The process whereby a kitchen slave paid no wages becomes an assistant to a midwife, and, barely in her teens herself, a midwife, is made very credible in this narrative, and the grey areas between mercy and murder are minutely and carefully delineated.  The child is curious, kindly, and at the mercy of a woman who subsists as a fine midwife with the help of opiates, and of course, finally succumbs to them, leaving the child-apprentice with heavy responsibilities to her clients. Manning’s proliferation of details about abortifacients, breech births, actual abortions, and curettes are to say the least grainy, graphic and compelling, especially as the prose in which they are rendered remains that of the lower-class woman she was, even after she had arrived as a very wealthy woman with a palace on Fifth Avenue. In addition to her fictionalisation of Ann Lohman, the novelist’s research gives us many other real characters of the mid-to-late nineteenth century, including C L Brace, who resettled children in new families, and Anthony Comstock, the campaigner who was ultimately successful in bringing her career in New York to a halt. She has a wealth of primary and secondary sources to draw on – advertisements, newspaper accounts of trials, and biographies, and these are assimilated into Ann’s street argot.

The personal narratives are well buttressed by an analysis of the various contexts within which Madame X’s establishment operates: she is hostage to the Social Purity campaigners who consider sex education and contraception advice as akin to pornography, and many of her grateful clients are tricked because of their own shame into unwillingly testifying against her. So, crimes not of her making are laid at her door. She was no stranger to the New York prison system, which she endured with courage and resolve. Another relevant context is that skilled practitioners like Madame X are in a contest they cannot and will not win against (male) medicos whom the clients experience as inferior.

The novel is penned with passion and very much out of a feminist consciousness. Ann’s cavalier husband, also an orphan, who disappears at crucial points (into pubs and whorehouses, one imagines), is typical of the men who attempt to impede her progress, and effectively end her career.

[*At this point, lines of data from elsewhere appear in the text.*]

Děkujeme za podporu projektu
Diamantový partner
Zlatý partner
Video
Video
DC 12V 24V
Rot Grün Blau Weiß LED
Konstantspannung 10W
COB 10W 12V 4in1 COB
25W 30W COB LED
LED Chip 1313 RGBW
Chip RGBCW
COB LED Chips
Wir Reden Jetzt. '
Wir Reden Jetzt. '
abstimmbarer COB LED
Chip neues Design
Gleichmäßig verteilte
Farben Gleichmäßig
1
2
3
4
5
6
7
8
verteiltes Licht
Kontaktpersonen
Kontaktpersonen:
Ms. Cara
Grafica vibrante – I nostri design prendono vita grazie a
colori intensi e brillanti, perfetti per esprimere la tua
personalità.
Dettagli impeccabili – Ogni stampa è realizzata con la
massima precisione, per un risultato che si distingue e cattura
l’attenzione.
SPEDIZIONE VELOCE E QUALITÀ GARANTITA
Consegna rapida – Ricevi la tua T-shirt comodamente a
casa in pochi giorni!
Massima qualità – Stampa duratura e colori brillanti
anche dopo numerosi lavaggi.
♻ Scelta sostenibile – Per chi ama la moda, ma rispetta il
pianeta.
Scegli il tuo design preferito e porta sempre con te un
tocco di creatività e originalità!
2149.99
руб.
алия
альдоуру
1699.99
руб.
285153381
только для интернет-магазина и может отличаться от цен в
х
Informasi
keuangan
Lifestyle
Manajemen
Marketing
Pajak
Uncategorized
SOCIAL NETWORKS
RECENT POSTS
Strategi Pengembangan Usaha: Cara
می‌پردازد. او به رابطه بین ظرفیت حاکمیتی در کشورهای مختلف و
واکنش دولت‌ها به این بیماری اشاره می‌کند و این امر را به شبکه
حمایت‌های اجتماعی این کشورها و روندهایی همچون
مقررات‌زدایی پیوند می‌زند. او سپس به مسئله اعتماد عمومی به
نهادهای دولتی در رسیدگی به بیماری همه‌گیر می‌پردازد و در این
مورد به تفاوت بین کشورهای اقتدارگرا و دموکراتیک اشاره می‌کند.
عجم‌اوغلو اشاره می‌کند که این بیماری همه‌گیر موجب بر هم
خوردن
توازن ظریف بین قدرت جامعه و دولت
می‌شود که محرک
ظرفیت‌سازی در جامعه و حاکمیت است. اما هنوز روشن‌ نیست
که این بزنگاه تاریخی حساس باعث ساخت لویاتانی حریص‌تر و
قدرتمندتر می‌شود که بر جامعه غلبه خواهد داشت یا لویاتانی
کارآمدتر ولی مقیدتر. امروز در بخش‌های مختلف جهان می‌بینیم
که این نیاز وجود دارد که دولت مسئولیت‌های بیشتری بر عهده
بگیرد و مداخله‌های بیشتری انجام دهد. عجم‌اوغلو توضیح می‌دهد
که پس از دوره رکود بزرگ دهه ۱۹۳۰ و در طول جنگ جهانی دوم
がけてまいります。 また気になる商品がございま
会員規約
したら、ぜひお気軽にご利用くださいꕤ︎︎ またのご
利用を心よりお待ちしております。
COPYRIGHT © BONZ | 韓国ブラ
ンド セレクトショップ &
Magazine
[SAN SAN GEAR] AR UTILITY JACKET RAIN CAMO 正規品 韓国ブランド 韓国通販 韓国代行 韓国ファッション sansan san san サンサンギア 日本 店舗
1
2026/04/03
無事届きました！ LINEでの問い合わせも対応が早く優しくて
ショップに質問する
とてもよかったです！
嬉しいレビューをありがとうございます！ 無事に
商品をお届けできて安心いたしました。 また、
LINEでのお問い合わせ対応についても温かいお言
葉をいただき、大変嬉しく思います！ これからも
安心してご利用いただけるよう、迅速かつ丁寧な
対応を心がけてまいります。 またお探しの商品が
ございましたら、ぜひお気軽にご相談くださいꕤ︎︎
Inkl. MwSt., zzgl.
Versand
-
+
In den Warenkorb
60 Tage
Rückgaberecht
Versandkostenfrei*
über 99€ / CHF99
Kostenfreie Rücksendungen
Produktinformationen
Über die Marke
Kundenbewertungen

He continually asks her to trust him, only to betray that trust, and is a chancer who is happy to live on the profits of her ideas and energy, but who cannot be a reliable bulwark because he is more driven by the need for excitement and rebelliousness than by the compassion and conviction, which drive her.

I can recommend this book: it is a page-turner and it fills out a hidden corner of the social history of pregnancy and childbirth, but don’t expect that it has much to offer by way of insight into the Irish diaspora. That is emphatically not its strength.

FRANCES DEVLIN-GLASS
Frances is on the editorial team of Tinteán.